95 MC Pharmacy also developed a submission that the reference to hours per week had a 'trade meaning' which excluded public holidays. That was based on what MC Pharmacy said was a common understanding of ordinary hours of work for individuals, as excluding public holidays. But that is a different matter. The point of a public holiday is that it will be a holiday - time not spent at work - for a large subset of the public. It is therefore inevitable that concepts of ordinary working hours for individuals will need to accommodate public holidays. In contrast, the point of requiring a large medical centre to operate and have prescribing medical practitioners present for at least 70 hours per week is to ensure that it provides pharmaceutical benefits outside standard opening hours for most other businesses, and by extension outside normal working hours for individuals. That is confirmed by the Explanatory Statement. On any view, 70 hours is a substantial increase on 'normal' business hours of, say, 9.00 am to 5.00 pm, five days a week.

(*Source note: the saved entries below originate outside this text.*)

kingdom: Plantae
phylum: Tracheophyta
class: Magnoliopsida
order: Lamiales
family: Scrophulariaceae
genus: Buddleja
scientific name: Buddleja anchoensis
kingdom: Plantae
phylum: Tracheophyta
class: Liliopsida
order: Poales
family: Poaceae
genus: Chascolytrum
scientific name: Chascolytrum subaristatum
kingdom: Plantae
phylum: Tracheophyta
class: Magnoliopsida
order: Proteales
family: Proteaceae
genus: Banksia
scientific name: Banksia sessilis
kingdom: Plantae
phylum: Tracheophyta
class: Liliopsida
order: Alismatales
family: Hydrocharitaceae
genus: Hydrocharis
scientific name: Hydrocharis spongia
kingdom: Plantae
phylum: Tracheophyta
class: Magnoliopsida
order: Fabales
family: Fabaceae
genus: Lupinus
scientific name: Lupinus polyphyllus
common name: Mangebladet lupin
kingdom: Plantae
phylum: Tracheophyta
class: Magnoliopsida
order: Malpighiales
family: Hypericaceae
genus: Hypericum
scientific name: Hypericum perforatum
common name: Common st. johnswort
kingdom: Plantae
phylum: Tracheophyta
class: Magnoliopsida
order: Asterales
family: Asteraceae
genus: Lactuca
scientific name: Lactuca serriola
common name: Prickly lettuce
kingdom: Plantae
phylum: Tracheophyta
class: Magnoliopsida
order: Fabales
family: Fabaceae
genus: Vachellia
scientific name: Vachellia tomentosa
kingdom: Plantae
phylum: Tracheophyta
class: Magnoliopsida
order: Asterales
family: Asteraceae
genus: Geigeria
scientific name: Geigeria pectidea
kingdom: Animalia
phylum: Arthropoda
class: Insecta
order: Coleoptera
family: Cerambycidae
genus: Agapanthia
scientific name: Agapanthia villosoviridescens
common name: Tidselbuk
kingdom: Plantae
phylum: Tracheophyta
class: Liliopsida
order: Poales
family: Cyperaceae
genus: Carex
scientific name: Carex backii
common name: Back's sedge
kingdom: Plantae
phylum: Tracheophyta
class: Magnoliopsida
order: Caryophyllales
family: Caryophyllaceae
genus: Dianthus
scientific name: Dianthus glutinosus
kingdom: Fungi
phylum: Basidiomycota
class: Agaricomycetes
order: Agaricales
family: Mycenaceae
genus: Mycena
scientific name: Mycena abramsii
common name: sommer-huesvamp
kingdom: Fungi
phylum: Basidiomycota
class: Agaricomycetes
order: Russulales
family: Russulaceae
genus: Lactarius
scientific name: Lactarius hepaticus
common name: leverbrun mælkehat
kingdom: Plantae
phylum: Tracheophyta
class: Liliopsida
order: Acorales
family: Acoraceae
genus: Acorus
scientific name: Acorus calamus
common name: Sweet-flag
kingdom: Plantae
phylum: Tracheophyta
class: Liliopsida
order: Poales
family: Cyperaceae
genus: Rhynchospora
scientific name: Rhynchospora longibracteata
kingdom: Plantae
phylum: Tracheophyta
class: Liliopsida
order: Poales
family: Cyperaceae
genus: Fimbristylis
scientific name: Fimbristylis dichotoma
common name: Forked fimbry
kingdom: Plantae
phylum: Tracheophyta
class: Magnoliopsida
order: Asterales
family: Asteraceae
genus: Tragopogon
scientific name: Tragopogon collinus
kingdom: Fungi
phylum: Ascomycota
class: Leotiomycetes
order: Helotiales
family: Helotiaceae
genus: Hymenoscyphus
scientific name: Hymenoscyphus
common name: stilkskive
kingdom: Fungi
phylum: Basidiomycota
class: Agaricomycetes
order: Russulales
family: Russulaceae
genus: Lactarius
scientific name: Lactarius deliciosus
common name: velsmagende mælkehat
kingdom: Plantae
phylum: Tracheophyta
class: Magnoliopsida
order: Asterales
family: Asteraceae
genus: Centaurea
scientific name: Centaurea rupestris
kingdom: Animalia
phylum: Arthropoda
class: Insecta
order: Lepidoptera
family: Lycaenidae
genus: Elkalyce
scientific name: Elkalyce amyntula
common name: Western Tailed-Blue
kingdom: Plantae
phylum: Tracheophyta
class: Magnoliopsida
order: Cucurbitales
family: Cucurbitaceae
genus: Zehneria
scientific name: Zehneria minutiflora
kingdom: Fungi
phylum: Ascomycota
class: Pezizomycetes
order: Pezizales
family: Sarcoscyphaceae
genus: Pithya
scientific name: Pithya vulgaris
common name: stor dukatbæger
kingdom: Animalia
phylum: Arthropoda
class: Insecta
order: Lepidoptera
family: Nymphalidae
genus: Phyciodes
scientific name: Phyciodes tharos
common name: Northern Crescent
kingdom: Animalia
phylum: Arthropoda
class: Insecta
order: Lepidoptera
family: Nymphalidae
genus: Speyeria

Whether or not there is a general or 'trade' understanding of normal working hours, it does not assist in the construction of the definition of 'large medical centre' because the subject matter and purpose of the definition is different.
96 In my view, this is a case where the text of the key phrase is grammatically capable of only one meaning, neither the context nor any purpose of the legislation throws any real doubt on that ordinary meaning, and applying that meaning does not lead to any manifestly absurd or unreasonable result: see Saraswati v The Queen (1991) 172 CLR 1 at 22 (McHugh J). I would therefore dismiss ground 1. Since, as Perry and Stewart JJ have indicated, grounds 2 to 7 depend on ground 1 being upheld, I would dismiss those too.